Following the notion of Hawking radiation, within the course of the universe, any primordial black hole with a suitably low mass will evaporate to a level close to that of the Planck mass. These tiny black holes radiate stuff when they do this. This can be roughly explained as pairs of virtual particles emerging from the vacuum near the event horizon, one of which is caught and the other of which escapes the area around the black hole.

The black hole ultimately loses mass as a result due to the conservation of energy. Black hole thermodynamics states that as a black hole loses mass, it gets hotter and evaporates more quickly until it gets closer to the Planck mass.

A recent study reveals that tiny black holes may be traveling through Earth regularly, acting like cosmic ghosts. The new hypothesis disproves end-of-the-world scenarios in which the planet is sucked up by massive black holes created by atom-smashing accelerators like the Large Hadron Collider.

Indeed, black holes could be menacing. But what would occur if a black hole the size of an asteroid collided with Earth? Disaster, in a word. The black hole would almost instantly rip through the surface of our planet, but due to its gravitational interaction with Earth, it would immediately start to slow down. Any atom, molecule, or person that crosses the black hole’s event horizon—the region beyond which nothing, not even light, can escape—would instantly vanish from the visible world and never be seen again.

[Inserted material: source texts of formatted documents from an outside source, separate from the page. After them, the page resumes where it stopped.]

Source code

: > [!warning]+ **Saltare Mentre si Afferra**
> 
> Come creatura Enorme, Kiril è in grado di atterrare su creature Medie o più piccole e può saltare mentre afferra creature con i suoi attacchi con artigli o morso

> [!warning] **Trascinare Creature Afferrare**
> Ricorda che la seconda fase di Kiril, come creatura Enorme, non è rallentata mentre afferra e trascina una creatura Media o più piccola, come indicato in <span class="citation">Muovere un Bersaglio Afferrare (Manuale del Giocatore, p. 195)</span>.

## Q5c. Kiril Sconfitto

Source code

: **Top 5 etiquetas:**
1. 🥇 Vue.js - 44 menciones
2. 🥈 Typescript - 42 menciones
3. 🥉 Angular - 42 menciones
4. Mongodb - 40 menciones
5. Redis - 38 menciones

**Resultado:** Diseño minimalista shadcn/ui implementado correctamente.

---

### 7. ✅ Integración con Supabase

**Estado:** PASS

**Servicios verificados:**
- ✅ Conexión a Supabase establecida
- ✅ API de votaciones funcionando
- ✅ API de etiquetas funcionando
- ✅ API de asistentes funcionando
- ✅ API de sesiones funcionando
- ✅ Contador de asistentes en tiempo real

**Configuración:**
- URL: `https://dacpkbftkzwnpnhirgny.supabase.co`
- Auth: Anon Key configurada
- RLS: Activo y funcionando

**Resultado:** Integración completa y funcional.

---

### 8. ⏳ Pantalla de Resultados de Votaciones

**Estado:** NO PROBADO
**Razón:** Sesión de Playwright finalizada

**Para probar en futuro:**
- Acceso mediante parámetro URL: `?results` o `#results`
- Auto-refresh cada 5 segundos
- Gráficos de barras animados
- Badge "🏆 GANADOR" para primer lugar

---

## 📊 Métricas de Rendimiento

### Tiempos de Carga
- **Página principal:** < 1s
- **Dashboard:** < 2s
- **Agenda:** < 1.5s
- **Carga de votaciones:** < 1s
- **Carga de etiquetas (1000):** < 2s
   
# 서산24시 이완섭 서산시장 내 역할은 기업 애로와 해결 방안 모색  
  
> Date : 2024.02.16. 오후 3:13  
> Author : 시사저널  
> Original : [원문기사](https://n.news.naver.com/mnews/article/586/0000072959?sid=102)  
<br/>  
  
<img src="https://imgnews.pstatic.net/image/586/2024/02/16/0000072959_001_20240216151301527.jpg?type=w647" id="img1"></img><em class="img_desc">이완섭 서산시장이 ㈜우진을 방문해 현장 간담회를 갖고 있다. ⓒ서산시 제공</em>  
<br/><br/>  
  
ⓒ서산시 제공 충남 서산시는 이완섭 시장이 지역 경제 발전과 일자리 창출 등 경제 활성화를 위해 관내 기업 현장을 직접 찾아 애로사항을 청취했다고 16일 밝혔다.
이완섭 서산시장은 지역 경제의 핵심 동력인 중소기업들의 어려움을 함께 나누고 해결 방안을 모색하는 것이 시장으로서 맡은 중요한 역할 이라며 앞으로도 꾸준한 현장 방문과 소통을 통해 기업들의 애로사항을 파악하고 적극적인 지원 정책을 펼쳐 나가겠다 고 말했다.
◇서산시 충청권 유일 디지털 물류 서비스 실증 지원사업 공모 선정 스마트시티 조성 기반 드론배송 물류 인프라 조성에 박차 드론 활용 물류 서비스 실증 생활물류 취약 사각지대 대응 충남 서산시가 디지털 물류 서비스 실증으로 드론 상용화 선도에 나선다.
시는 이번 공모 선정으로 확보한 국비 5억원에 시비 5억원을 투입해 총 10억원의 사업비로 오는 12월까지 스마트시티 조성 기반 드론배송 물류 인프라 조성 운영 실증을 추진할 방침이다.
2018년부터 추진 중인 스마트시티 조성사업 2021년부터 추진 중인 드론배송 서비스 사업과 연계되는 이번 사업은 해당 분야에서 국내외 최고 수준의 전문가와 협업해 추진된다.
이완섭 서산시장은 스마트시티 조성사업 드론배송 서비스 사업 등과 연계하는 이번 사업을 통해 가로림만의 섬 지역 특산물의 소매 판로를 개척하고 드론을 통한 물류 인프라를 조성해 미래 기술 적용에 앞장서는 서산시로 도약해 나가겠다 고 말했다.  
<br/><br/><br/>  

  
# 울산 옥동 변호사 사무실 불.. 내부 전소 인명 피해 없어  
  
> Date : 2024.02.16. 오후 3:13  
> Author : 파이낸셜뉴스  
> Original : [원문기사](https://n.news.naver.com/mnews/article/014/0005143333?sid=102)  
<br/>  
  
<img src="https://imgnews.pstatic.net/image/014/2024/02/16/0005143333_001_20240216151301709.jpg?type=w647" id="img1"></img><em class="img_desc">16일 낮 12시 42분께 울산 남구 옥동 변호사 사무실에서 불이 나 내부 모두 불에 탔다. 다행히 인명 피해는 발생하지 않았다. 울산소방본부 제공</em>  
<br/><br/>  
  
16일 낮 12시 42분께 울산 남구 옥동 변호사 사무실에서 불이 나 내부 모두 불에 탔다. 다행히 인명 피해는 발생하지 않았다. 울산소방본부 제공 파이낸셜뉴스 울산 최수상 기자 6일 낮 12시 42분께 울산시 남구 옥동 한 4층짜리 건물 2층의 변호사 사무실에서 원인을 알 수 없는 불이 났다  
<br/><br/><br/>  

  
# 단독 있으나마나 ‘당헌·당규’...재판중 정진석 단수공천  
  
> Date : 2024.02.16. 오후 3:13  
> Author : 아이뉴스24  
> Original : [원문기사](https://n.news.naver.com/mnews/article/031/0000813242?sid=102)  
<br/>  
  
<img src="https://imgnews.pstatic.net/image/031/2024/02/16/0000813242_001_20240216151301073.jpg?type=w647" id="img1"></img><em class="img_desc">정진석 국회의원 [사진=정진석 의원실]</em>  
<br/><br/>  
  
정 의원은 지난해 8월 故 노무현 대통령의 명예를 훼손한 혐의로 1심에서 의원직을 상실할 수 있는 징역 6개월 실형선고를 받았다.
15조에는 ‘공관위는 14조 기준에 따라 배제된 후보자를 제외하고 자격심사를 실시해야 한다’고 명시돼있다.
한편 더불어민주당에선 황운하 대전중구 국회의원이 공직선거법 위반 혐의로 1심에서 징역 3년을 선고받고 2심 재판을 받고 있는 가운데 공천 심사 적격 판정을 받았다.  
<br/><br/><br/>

A more optimistic scenario would be for it to leave through the opposite side of Earth, leaving the survivors to tidy up the debris.  In the worst case, the black hole would crash into the center of our world, where its gravitational pull would be strong enough to enable it to start consuming matter. It would eventually eat up the entire world.

Also, in the unlikely possibility, our planet would heat up if it came into contact with a black hole which is not exactly a good picture. The black hole would accrete matter as it passed past Earth, and this accretion would produce heat. The energy released by the collision of an asteroid-mass black hole would be comparable to that of a kilometer-wide asteroid or a dinosaur-killer event intensity.

Fortunately, the calculations indicate that there is very little possibility of a micro-black hole colliding with Earth’s core. Black holes move too quickly. In fact, based on scientific data, if black hole collisions were to happen, they would occur once every billion years.